■ **What is needed**: Here are some records; copy every line that holds the word "image".
----
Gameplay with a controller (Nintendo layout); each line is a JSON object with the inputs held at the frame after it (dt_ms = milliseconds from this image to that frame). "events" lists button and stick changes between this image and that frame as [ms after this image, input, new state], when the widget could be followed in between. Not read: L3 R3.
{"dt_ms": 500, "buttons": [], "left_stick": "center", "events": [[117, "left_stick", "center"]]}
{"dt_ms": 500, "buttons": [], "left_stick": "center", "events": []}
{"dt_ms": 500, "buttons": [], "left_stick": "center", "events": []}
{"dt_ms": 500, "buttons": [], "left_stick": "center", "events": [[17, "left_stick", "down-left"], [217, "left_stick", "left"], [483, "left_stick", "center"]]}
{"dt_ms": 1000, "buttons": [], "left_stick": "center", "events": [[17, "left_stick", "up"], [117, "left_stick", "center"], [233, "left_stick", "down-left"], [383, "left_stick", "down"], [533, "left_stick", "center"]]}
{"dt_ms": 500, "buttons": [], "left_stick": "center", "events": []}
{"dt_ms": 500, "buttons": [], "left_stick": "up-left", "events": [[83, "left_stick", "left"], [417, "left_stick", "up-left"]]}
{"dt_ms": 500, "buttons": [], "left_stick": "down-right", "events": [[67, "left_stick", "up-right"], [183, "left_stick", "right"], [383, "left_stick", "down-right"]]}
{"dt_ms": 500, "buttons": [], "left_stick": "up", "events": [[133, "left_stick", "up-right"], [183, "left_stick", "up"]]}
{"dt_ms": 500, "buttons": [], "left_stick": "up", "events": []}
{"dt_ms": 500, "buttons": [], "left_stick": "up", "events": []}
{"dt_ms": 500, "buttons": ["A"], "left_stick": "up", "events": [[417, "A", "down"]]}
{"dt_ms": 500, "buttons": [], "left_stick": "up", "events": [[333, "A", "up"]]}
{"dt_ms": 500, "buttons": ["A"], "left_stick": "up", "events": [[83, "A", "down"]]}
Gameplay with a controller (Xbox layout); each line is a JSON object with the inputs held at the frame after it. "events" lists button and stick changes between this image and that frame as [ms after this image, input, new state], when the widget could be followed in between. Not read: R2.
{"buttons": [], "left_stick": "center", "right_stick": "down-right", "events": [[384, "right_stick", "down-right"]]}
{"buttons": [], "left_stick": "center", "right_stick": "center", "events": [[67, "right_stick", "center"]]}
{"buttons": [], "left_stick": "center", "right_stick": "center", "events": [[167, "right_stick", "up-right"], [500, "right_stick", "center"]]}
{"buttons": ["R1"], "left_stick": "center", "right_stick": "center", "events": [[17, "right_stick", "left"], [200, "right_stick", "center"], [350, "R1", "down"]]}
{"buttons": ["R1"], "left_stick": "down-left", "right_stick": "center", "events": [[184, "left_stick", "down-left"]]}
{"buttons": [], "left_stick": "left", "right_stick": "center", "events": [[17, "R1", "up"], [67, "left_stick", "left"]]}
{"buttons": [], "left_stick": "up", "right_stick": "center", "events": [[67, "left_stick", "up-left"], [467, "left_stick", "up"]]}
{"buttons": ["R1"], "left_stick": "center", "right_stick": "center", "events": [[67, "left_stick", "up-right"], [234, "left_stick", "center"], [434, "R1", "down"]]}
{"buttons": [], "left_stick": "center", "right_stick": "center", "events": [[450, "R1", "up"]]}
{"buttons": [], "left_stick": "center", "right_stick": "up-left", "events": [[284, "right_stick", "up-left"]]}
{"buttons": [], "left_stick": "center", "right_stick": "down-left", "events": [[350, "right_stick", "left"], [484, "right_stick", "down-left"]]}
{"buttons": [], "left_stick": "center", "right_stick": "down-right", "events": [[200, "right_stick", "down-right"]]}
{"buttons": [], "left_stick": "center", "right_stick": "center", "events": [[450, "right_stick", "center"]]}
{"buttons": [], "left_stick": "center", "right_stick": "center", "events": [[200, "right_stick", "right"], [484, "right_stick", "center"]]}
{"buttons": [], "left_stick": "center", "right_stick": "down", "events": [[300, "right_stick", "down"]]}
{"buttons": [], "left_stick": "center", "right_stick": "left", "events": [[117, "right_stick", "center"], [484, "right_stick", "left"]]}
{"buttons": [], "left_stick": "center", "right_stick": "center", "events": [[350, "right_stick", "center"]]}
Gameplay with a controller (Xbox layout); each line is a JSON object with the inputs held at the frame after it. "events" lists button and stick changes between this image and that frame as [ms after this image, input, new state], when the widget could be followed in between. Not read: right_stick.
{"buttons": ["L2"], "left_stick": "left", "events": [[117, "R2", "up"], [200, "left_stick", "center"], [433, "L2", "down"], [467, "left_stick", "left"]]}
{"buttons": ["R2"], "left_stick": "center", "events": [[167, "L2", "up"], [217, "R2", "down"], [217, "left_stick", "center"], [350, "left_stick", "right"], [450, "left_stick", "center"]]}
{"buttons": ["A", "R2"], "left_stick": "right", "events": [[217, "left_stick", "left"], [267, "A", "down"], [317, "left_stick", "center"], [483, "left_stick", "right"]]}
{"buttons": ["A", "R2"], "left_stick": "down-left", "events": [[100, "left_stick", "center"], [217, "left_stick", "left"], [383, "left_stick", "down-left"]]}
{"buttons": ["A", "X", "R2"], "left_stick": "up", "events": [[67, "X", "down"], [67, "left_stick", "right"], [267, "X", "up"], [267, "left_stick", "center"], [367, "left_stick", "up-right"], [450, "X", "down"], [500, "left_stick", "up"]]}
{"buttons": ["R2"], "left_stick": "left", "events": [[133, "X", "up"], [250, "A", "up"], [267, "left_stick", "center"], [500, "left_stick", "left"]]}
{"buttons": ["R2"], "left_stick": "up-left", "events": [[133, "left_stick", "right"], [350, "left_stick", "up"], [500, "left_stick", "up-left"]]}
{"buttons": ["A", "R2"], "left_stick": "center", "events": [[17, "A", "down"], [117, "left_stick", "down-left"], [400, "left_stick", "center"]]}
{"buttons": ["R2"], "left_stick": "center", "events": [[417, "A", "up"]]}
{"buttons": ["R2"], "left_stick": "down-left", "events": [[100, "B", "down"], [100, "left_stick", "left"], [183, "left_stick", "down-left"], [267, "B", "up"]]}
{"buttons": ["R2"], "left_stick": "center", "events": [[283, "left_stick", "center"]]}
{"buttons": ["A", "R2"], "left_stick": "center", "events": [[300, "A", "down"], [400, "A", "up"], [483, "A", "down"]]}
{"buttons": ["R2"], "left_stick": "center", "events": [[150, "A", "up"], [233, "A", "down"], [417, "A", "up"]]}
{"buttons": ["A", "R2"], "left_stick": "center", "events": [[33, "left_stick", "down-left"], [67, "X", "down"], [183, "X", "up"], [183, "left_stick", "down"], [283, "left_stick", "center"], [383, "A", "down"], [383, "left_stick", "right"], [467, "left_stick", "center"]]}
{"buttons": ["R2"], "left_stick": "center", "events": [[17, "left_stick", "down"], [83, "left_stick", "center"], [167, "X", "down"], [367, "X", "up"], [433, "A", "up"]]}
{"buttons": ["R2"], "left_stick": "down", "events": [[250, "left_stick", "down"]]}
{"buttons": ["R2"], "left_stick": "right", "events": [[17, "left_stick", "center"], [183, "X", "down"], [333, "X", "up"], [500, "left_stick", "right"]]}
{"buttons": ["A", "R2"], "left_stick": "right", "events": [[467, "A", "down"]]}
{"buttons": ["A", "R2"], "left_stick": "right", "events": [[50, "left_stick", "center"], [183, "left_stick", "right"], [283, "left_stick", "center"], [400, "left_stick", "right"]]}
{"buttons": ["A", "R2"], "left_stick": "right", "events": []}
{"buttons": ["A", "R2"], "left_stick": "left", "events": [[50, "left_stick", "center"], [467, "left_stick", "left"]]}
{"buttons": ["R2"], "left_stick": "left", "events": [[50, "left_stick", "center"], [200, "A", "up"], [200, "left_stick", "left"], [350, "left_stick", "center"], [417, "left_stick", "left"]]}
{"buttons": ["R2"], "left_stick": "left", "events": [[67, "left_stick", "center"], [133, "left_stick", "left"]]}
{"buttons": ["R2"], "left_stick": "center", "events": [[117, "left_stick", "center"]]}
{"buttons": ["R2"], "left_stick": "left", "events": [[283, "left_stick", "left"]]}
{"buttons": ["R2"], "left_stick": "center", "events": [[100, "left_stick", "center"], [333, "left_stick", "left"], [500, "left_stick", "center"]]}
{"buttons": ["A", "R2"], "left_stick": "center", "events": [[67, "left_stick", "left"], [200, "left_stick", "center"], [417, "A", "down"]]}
----
■ **Written solution**:
Gameplay with a controller (Nintendo layout); each line is a JSON object with the inputs held at the frame after it (dt_ms = milliseconds from this image to that frame). "events" lists button and stick changes between this image and that frame as [ms after this image, input, new state], when the widget could be followed in between. Not read: L3 R3.
Gameplay with a controller (Xbox layout); each line is a JSON object with the inputs held at the frame after it. "events" lists button and stick changes between this image and that frame as [ms after this image, input, new state], when the widget could be followed in between. Not read: R2.
Gameplay with a controller (Xbox layout); each line is a JSON object with the inputs held at the frame after it. "events" lists button and stick changes between this image and that frame as [ms after this image, input, new state], when the widget could be followed in between. Not read: right_stick.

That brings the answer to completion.